My friend Richie was on his way to see his girlfriend in Atlanta and he saw a woman hitchhiking on one of the coldest days of fall. It turned out that this woman was hitchhiking from West Virginia to West Palm Beach to see her brother who was on life-support.  Richie didn't just drop her off at a truck stop. After he picked up his girlfriend (who was very understanding) they took the woman to the bus station and bought her a ticket to West Palm Beach. What a gift! What if the Christmas spirit didn’t hit Richie until after Thanksgiving?

Last week, my former daughter in-law Ashley and her co-worker were going to lunch and saw a homeless man in the freezing cold huddled by a dumpster. Ashley couldn’t ignore what she saw, but she was compelled to do more than hand him money. She went to the Dollar General nearby and bought him a blanket and she got him something to eat. When she took it to him the man was shocked that someone actually cared.
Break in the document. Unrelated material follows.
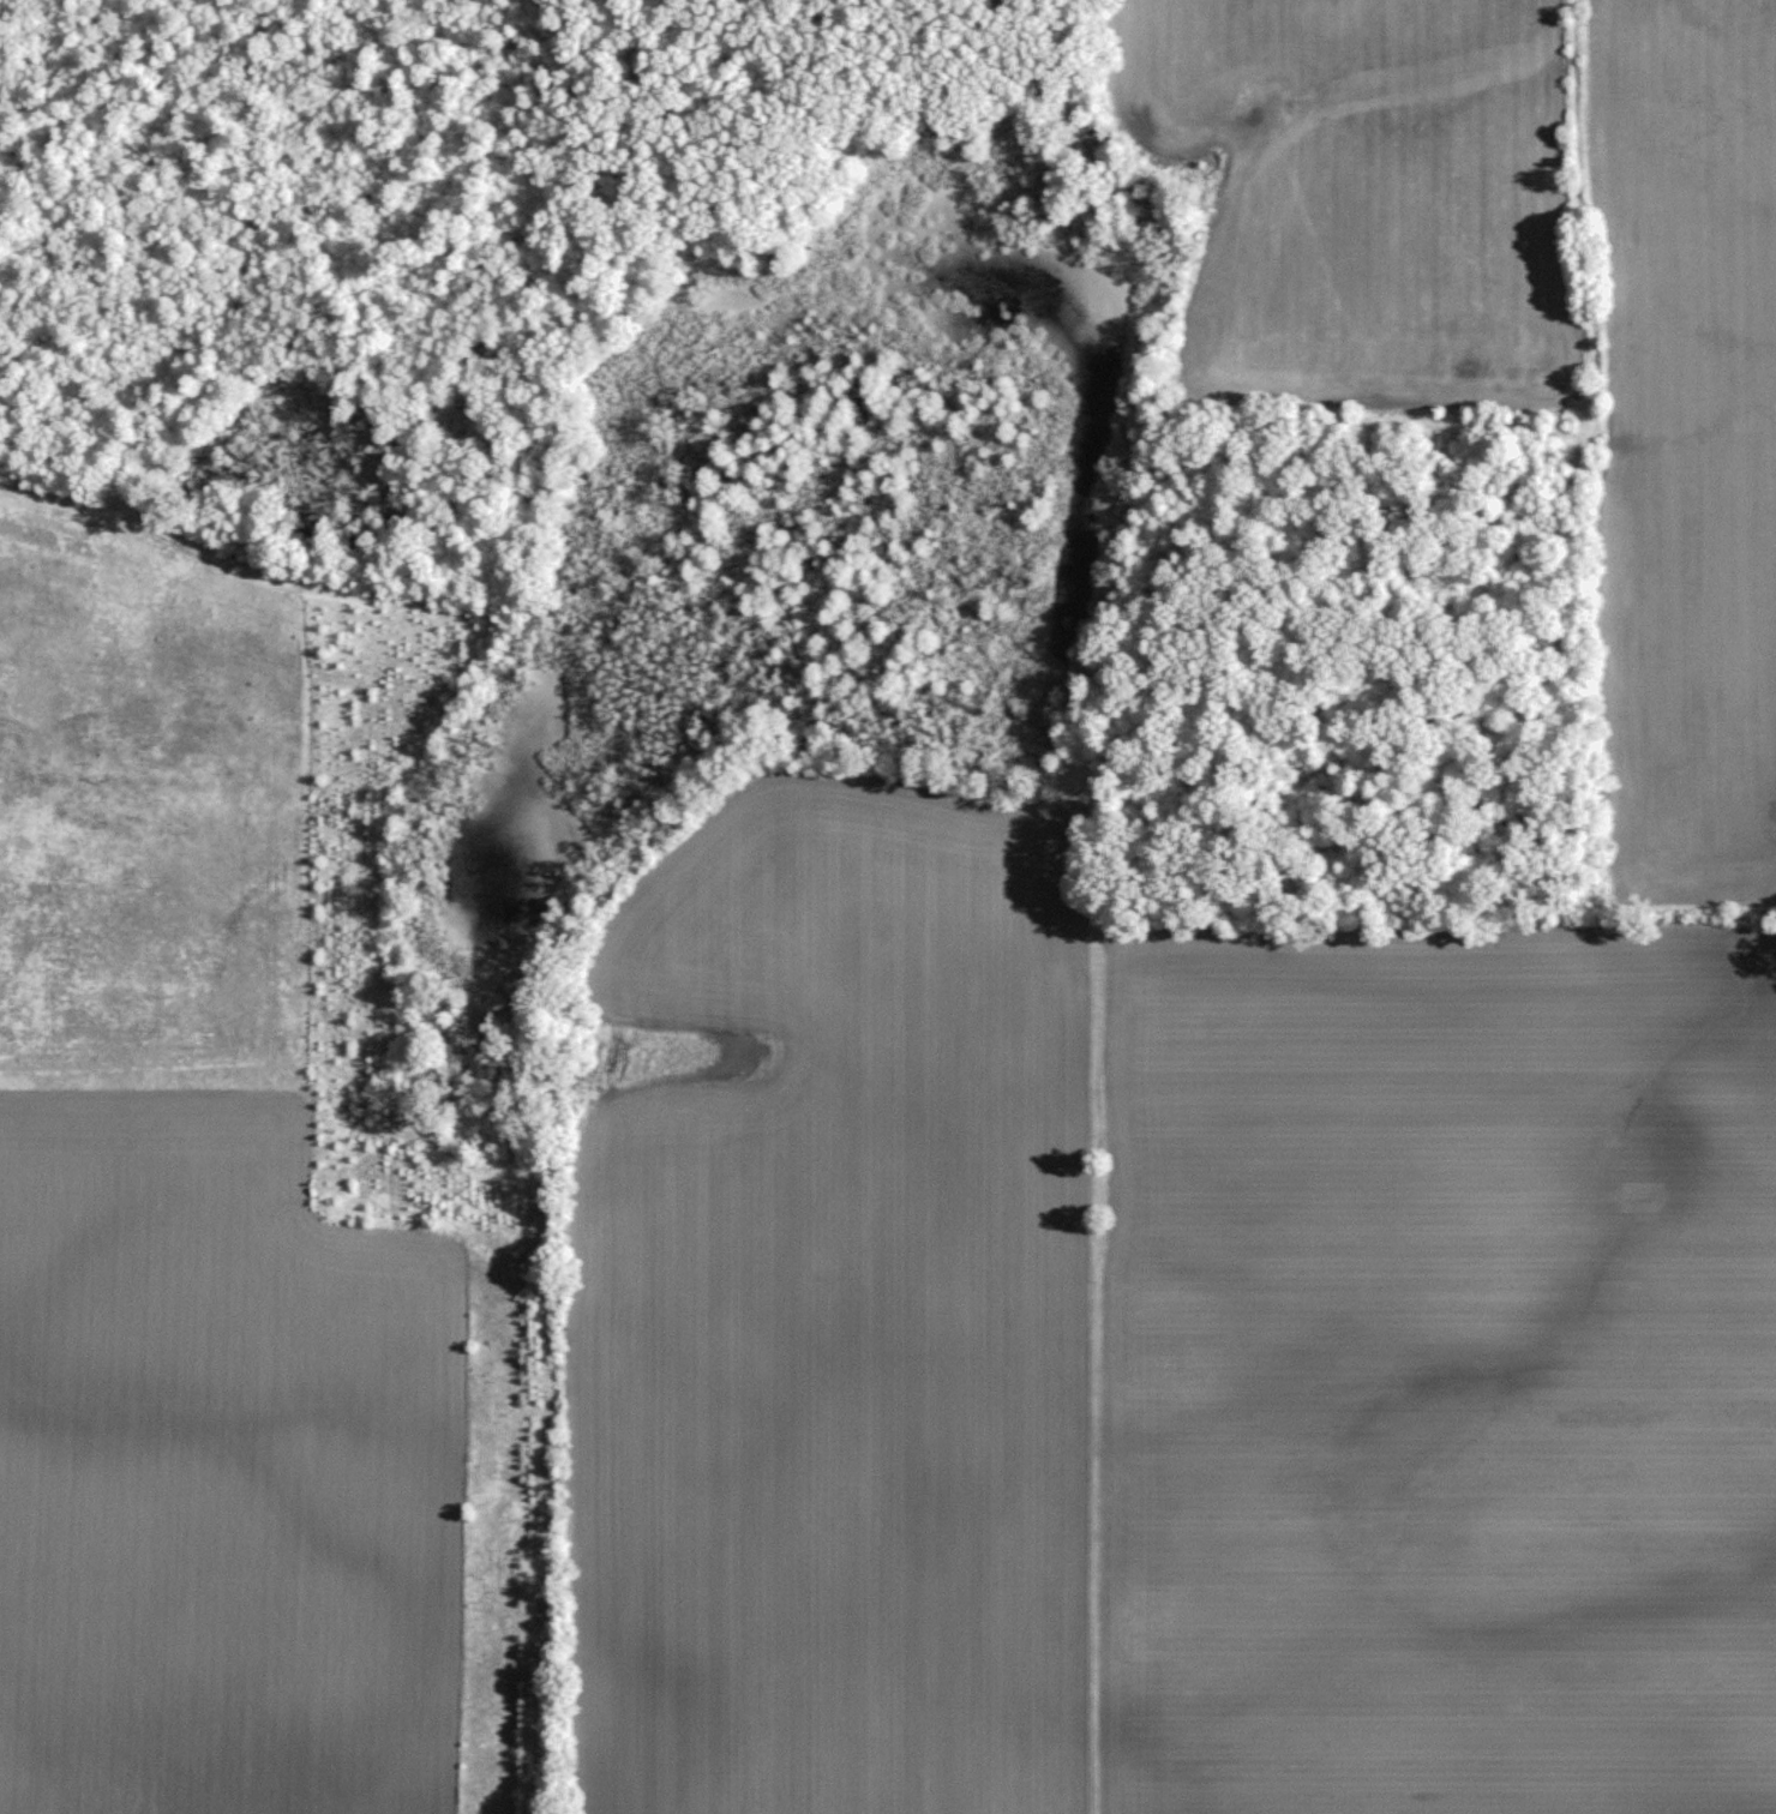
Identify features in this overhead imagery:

It was probably easier for my friend Richie to afford the bus ticket than it was for Ashley to spend money she most likely needed for her own needs, but she listened to her heart and she trusted.

When I talk about my friends who don’t like Christmas decorations before Thanksgiving, it is just in fun when they pick on me. They know the real focus is having the Christmas spirit at any given time - that giving spirit of your heart.

My heart goes out to those who are hurting near the holidays. Those singles who feel alone, the single parents struggling to make ends meet and those who have lost a loved one or have been suffering an illness… whatever pain or hardship you may be experiencing, sometimes the holidays can make what we have to endure a little harder – but we don’t have to let it be so hard or get us so down that we can’t see another’s needs and where our gifts can be given.

When I was at the end of my rope feeling many emotions all at once, I was going through an illness, I lost a loved one, I was going through a painful divorce, I lost my job and had no energy left to fight. After I surrendered my will and let God love me, I began looking for His little gifts that I knew were there and I swallowed my pride to receive them.

No matter what faith you have or don’t have – giving is still giving and love is still love and that is something we don’t have to wait for.